We commented on the new Optimus technology that NVIDIA prepared for notebooks in January, just before CES.

Now that the first notebooks based on it have started to appear on the market (and it will be 50 by the beginning of the second half), it is estimated that it is the solution that manufacturers like Apple expected to migrate their products to the latest Intel processors, without dispensing with the graphics chips they already use in exchange for the integrated GPU of the new Core i3, i5 and i7.

Optimus makes it possible for an integrated graphics solution from Intel to work alongside an NVIDIA GPU, automatically dealing with the exchange between one and the other according to the tasks performed by the user.

It assimilates, in some ways, with the current technology used in MacBooks Pro to switch between the GeForce 9400M (integrated) and the 9600M GT (dedicated), except that you don't have to deal with these changes manually although this option is available for use by manufacturers.

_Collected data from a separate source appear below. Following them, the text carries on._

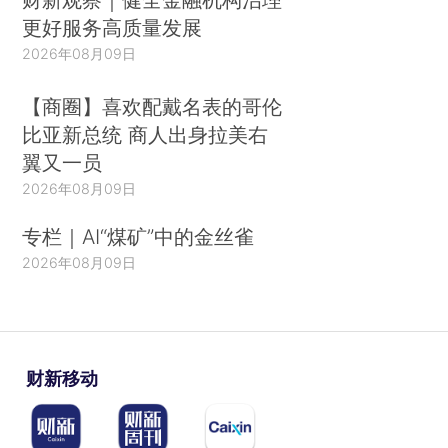
更好服务高质量发展
2026年08月09日
【商圈】喜欢配戴名表的哥伦
比亚新总统 商人出身拉美右
翼又一员
2026年08月09日
专栏｜AI“煤矿”中的金丝雀
2026年08月09日
财新移动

It is believed that this option is unfortunately used by Apple, as the automatic switching between GPUs depends on a verification process that is controlled via software by NVIDIA, something that may be provided only for Windows PCs.

Anyway, anyone who uses a MacBook Pro is already used to working with the graphics hardware that best meets their needs, making the change in System Preferences (System Preferences).

In addition to the dedicated graphics from NVIDIA, notebooks based on Optimus technology will have to use the own GPU provided by Intel with their recent processors as an integrated solution.

The problem is that, even offering longer battery life, it can be up to eight times slower than the dedicated models that may be GeForces from the 200M and 300M series, among others.